Reference the official Celery Worker Memory Management guidelines for configuring worker_max_tasks_per_child and worker_max_memory_per_child to enforce graceful restarts before OOM triggers. Additionally, validate streaming implementations against Python’s hashlib documentation to ensure FIPS 180-4 compliance and deterministic digest generation.

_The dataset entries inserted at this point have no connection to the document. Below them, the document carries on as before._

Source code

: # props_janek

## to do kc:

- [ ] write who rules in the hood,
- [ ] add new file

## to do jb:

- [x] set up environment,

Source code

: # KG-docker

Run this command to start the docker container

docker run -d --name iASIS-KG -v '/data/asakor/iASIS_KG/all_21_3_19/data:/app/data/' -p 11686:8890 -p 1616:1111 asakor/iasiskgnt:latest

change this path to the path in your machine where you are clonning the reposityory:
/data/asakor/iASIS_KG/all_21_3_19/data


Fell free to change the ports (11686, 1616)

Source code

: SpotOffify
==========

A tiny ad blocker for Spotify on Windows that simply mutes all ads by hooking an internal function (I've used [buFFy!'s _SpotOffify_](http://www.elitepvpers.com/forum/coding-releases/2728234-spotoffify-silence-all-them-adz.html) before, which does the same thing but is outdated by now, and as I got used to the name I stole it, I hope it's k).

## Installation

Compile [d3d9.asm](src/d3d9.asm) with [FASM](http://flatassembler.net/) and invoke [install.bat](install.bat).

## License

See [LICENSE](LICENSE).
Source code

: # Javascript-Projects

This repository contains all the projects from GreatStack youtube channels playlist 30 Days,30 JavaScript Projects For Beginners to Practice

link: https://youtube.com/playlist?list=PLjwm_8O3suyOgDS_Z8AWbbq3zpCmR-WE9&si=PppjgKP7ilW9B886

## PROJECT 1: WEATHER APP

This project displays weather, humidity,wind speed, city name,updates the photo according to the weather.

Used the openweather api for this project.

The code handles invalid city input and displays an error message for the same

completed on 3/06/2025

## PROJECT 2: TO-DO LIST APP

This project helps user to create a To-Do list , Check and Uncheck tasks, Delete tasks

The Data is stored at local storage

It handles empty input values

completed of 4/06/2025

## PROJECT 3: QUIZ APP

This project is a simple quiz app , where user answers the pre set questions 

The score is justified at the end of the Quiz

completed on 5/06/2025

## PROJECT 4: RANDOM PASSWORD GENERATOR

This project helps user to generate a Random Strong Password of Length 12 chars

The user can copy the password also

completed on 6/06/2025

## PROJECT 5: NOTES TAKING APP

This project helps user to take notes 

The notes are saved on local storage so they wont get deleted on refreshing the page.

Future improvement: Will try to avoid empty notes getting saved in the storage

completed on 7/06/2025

Compliance Alignment & Validation
Cryptographic verification in eDiscovery must satisfy FRCP 34(b)(2)(E) production standards and NIST SP 800-88 media sanitization guidelines. The remediated architecture ensures:
- Deterministic Hashing: Streaming
hashlib.sha256()guarantees identical digests regardless of processing environment or chunk boundaries. - Chain-of-Custody Continuity: Partial task states are explicitly rejected and re-queued, preventing orphaned or unverified files from entering the production set.
- Auditability: Every retry, mismatch, and memory-bound restart is logged with cryptographic hashes and timestamps, enabling defensible validation during privilege review or opposing counsel discovery disputes.
Deploy this configuration with strict schema validation for manifest ingestion, and route worker exceptions through a centralized, categorized error-logging pipeline to maintain operational visibility across distributed processing nodes.